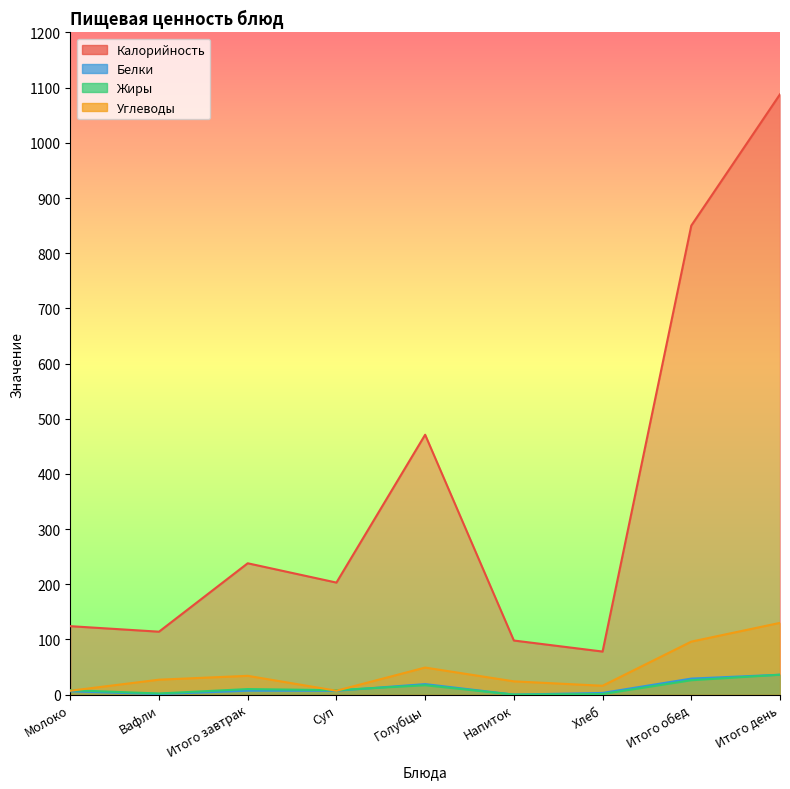

Reading left to right, transcribe all the data shown in this chart.

Калорийность: Молоко=124	Вафли=114	Итого завтрак=238	Суп=203	Голубцы=471	Напиток=98	Хлеб=78	Итого обед=850	Итого день=1088
Белки: Молоко=6	Вафли=1	Итого завтрак=7	Суп=7	Голубцы=19	Напиток=0	Хлеб=3	Итого обед=29	Итого день=36
Жиры: Молоко=8	Вафли=2	Итого завтрак=10	Суп=8	Голубцы=17	Напиток=0	Хлеб=1	Итого обед=26	Итого день=36
Углеводы: Молоко=7	Вафли=27	Итого завтрак=34	Суп=7	Голубцы=49	Напиток=24	Хлеб=16	Итого обед=96	Итого день=130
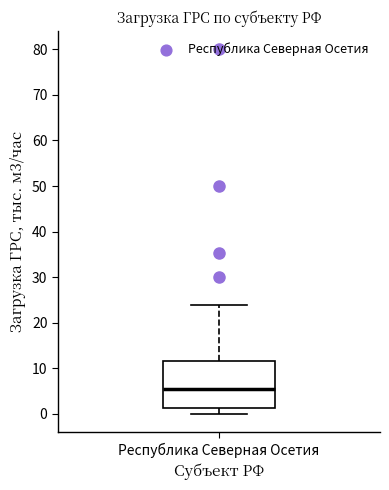

Read this box plot against the y-axis: the position of the median line, the range covered by the box, and the ends of both whiskers. The values are not printed on the chart, so give them approximately, as read against the axis.

median 6, box 1 to 12, whiskers 0 to 24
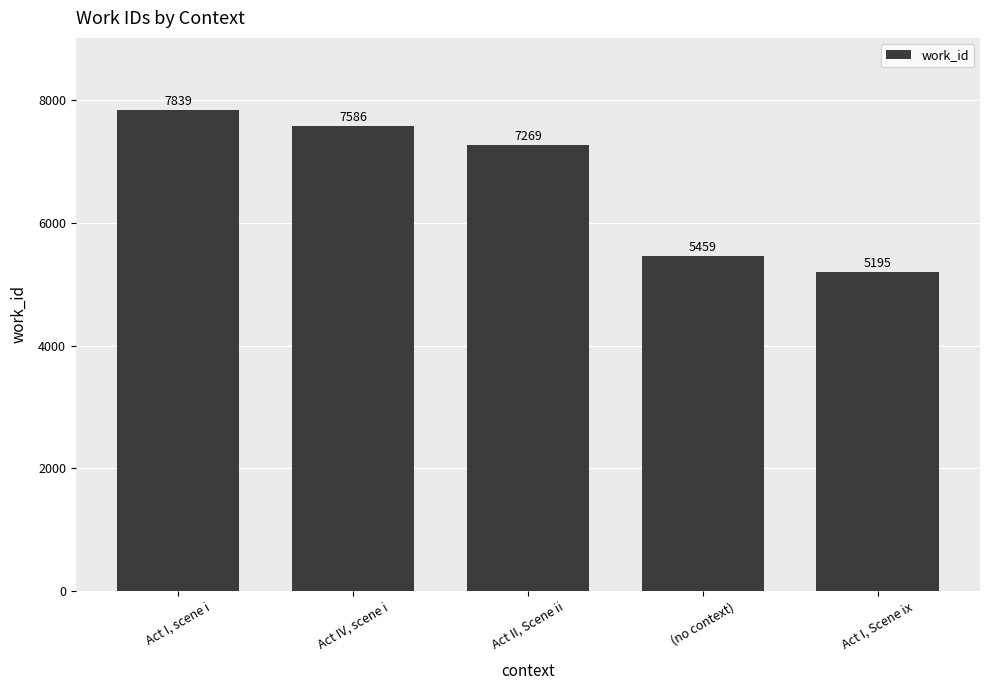

How many values are below 7269?

2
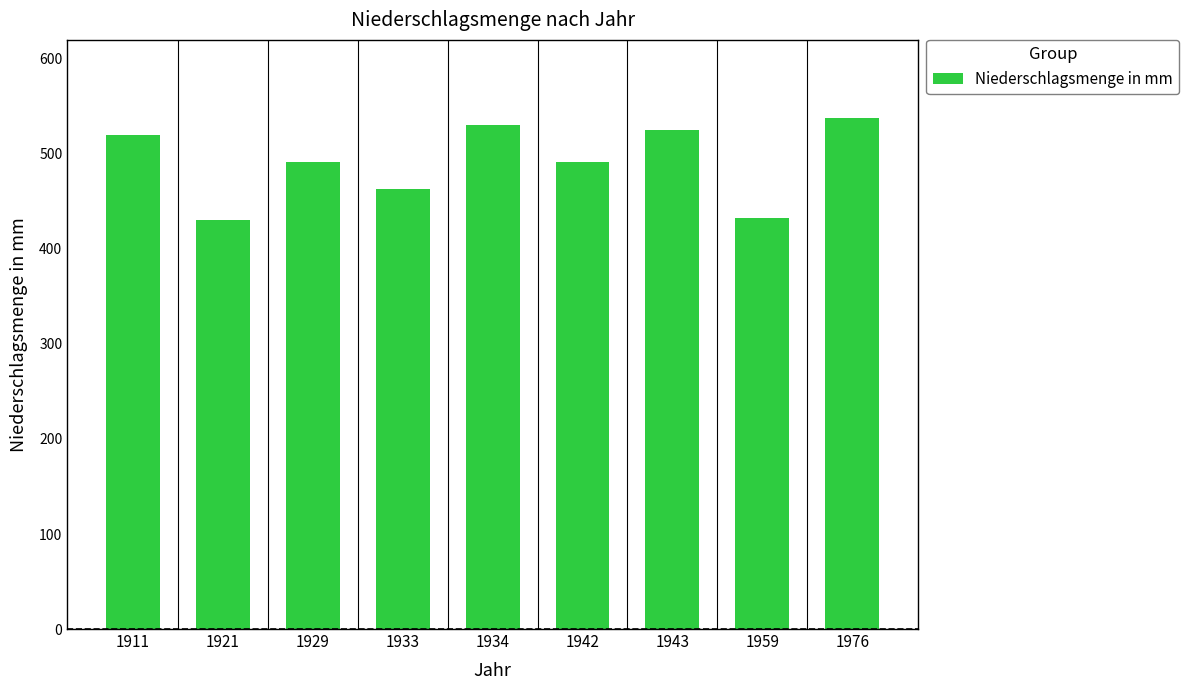

Is it true that the value at 1943 is 781?

False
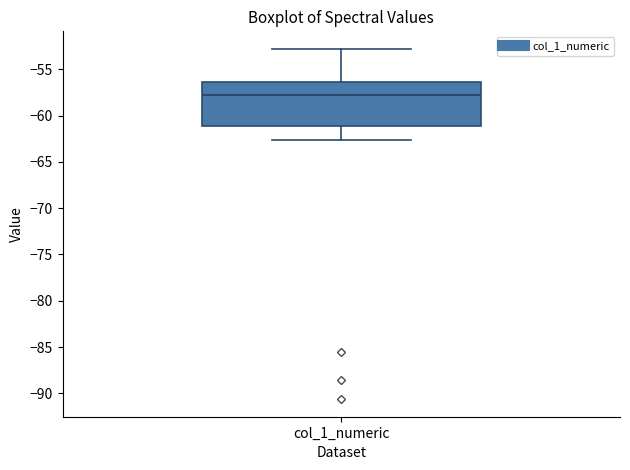

Where does the upper whisker of the box for col_1_numeric end on the y-axis? The values are not printed on the chart, so give them approximately, as read against the axis.

-53.0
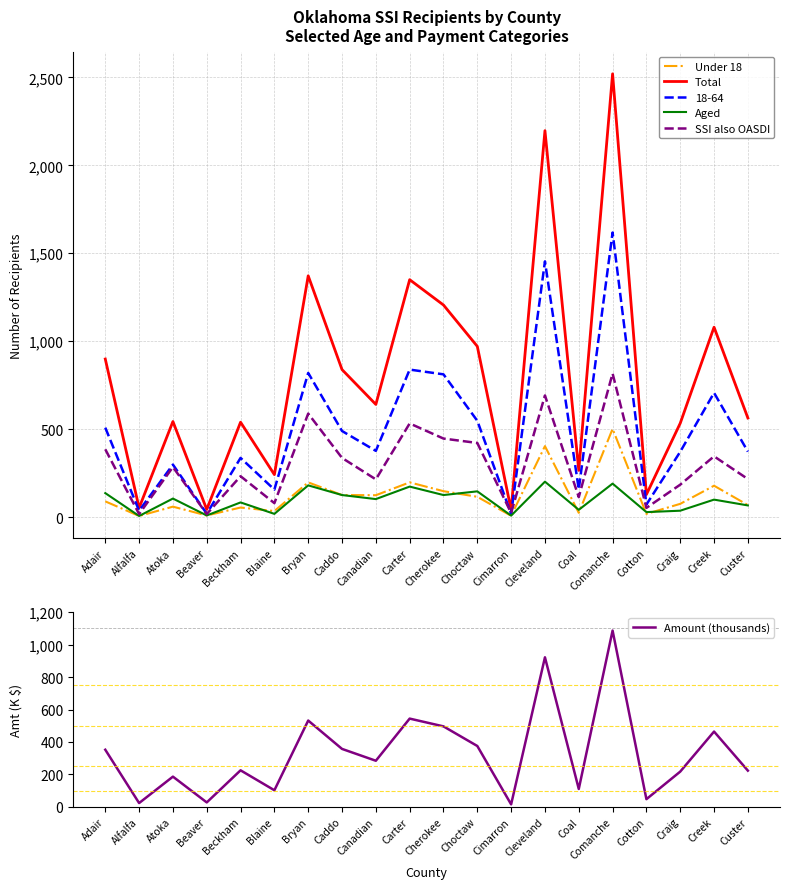

After their last crossing, which series has the higher values: SSI also OASDI or Amount (thousands)?

Amount (thousands)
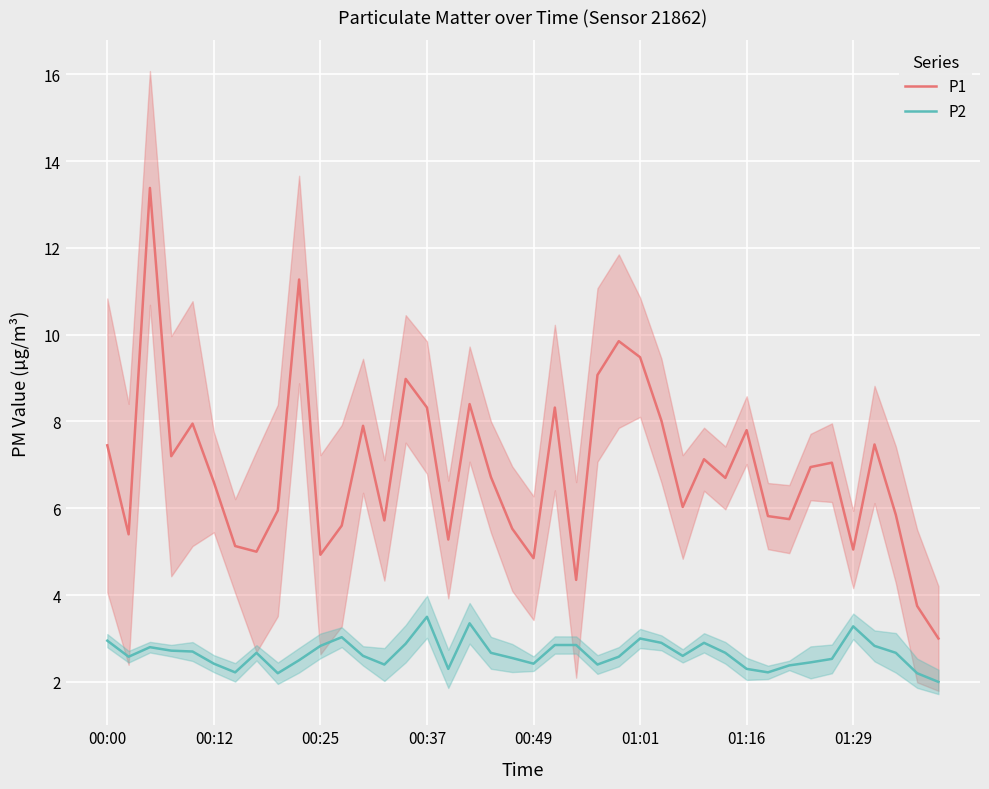

True or false: P1 and P2 cross at least once.

False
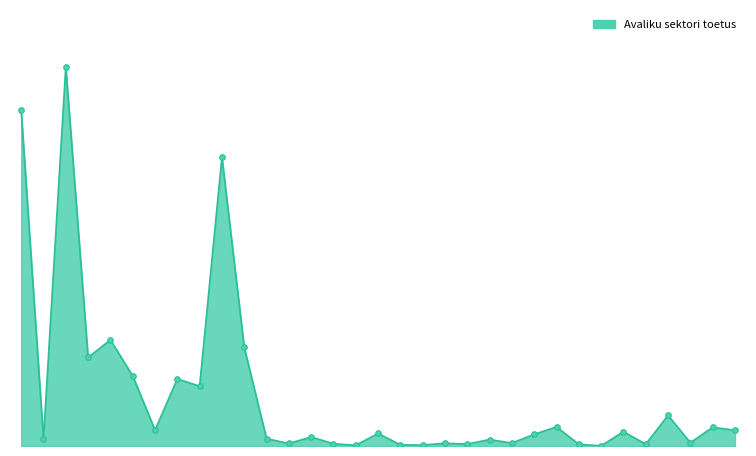

Does the chart have visible grid lines?

No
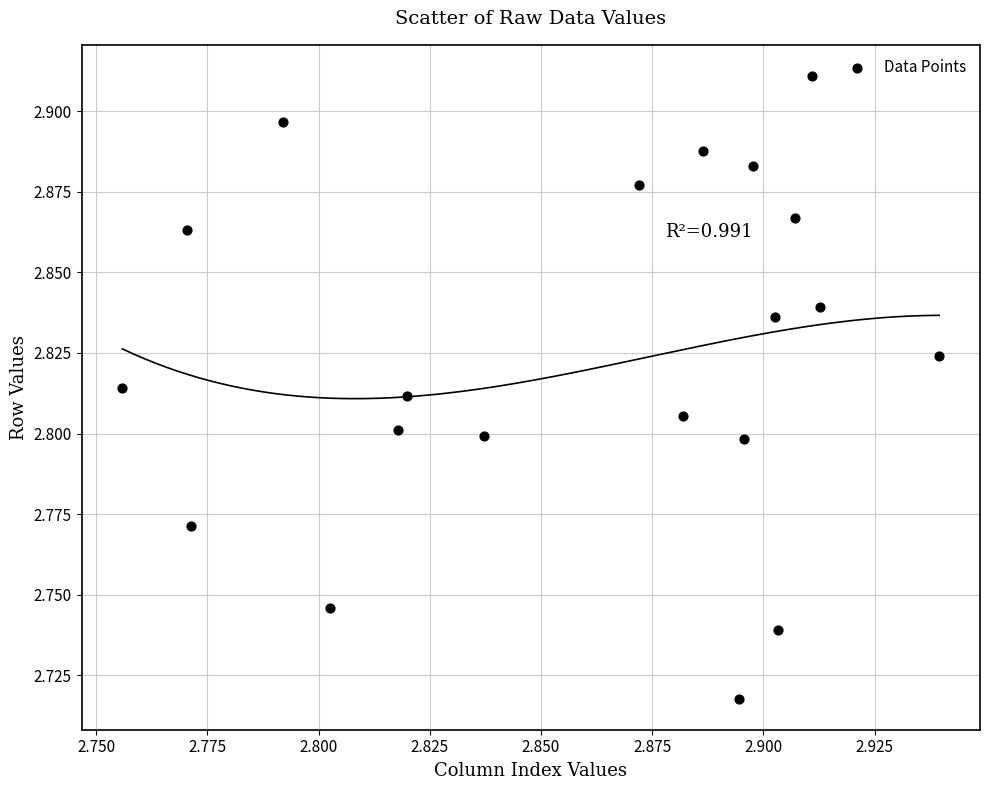

Count the number of points in this scatter plot.

20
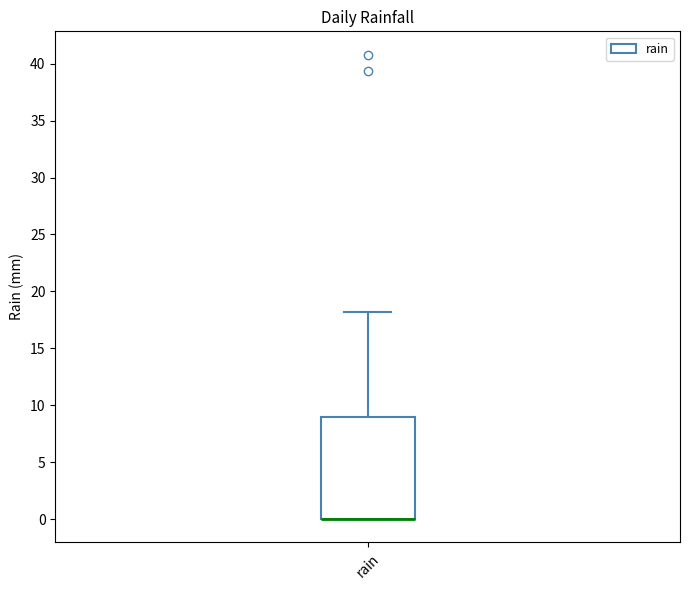

Read this box plot against the y-axis: the position of the median line, the range covered by the box, and the ends of both whiskers. The values are not printed on the chart, so give them approximately, as read against the axis.

median 0 (drawn on the box's lower edge), box 0 to 9, whiskers 0 to 18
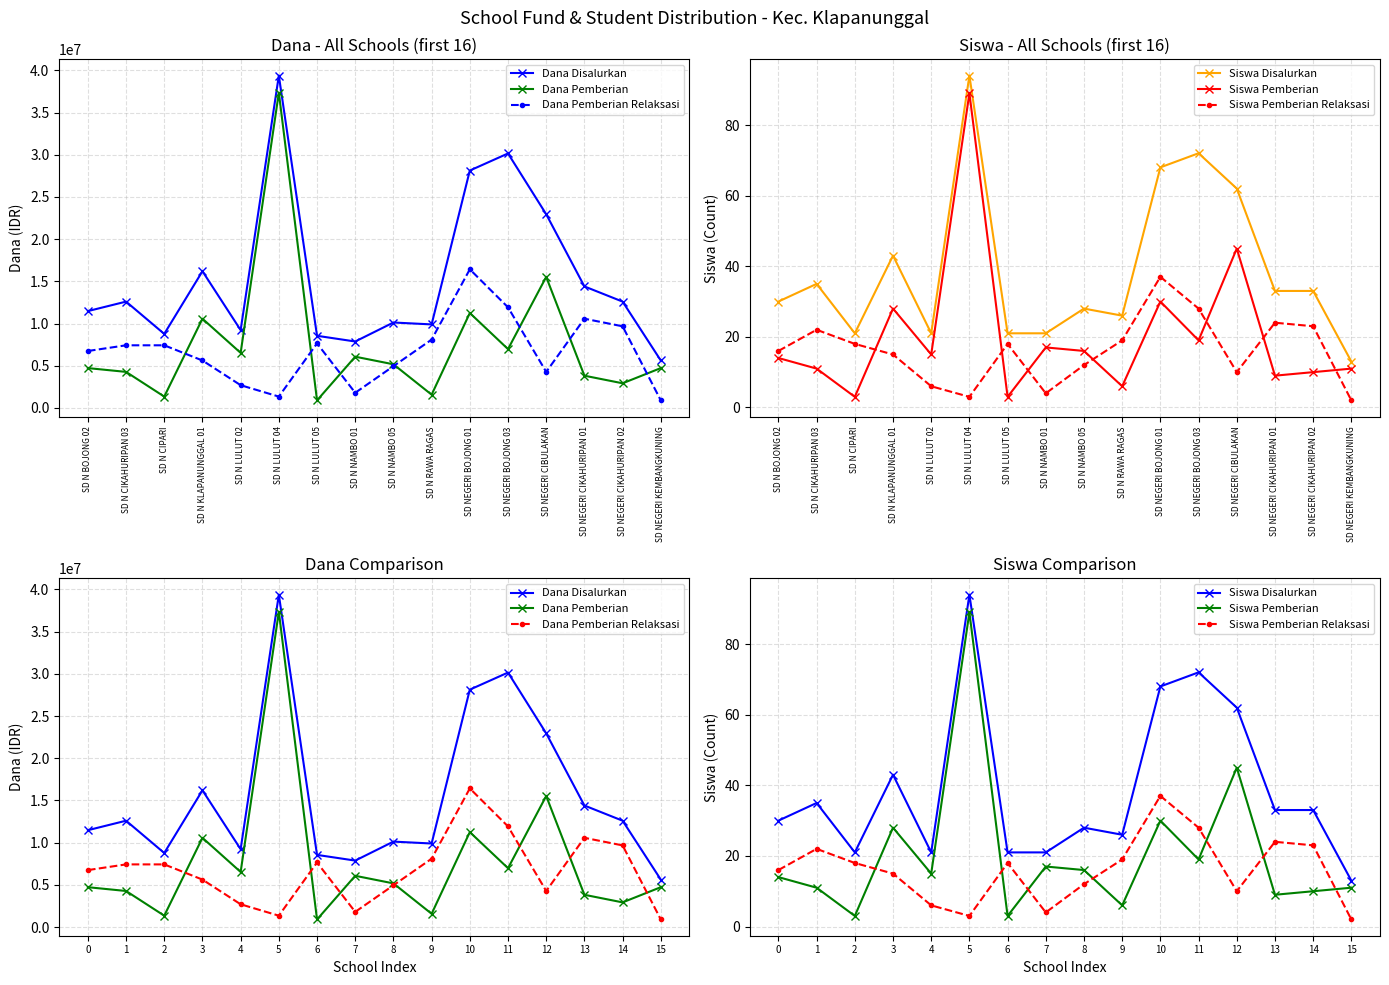

True or false: Siswa Pemberian Relaksasi and Dana Pemberian cross at least once.

False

══════

What is being asked: Set down the listing above verbatim from start to finish, leaving out the pictures.

Task answer:
Reading left to right, transcribe all the data shown in this chart.

Калорийность: Молоко=124	Вафли=114	Итого завтрак=238	Суп=203	Голубцы=471	Напиток=98	Хлеб=78	Итого обед=850	Итого день=1088
Белки: Молоко=6	Вафли=1	Итого завтрак=7	Суп=7	Голубцы=19	Напиток=0	Хлеб=3	Итого обед=29	Итого день=36
Жиры: Молоко=8	Вафли=2	Итого завтрак=10	Суп=8	Голубцы=17	Напиток=0	Хлеб=1	Итого обед=26	Итого день=36
Углеводы: Молоко=7	Вафли=27	Итого завтрак=34	Суп=7	Голубцы=49	Напиток=24	Хлеб=16	Итого обед=96	Итого день=130

Read this box plot against the y-axis: the position of the median line, the range covered by the box, and the ends of both whiskers. The values are not printed on the chart, so give them approximately, as read against the axis.

median 6, box 1 to 12, whiskers 0 to 24

How many values are below 7269?

2

Is it true that the value at 1943 is 781?

False

Where does the upper whisker of the box for col_1_numeric end on the y-axis? The values are not printed on the chart, so give them approximately, as read against the axis.

-53.0

After their last crossing, which series has the higher values: SSI also OASDI or Amount (thousands)?

Amount (thousands)

True or false: P1 and P2 cross at least once.

False

Does the chart have visible grid lines?

No

Count the number of points in this scatter plot.

20

Read this box plot against the y-axis: the position of the median line, the range covered by the box, and the ends of both whiskers. The values are not printed on the chart, so give them approximately, as read against the axis.

median 0 (drawn on the box's lower edge), box 0 to 9, whiskers 0 to 18

True or false: Siswa Pemberian Relaksasi and Dana Pemberian cross at least once.

False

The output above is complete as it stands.